TASK ITEM: Which lines in the listing below contain the word "values"? Copy out each of those lines in full.

BEGIN

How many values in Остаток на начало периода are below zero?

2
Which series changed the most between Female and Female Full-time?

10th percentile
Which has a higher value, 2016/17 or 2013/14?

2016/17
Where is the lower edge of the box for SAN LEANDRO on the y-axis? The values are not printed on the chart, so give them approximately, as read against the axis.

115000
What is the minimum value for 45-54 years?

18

END
BEGIN

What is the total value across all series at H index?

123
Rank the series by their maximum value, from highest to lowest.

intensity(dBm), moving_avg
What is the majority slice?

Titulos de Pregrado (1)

END

EXERCISE ANSWER:
How many values in Остаток на начало периода are below zero?
Where is the lower edge of the box for SAN LEANDRO on the y-axis? The values are not printed on the chart, so give them approximately, as read against the axis.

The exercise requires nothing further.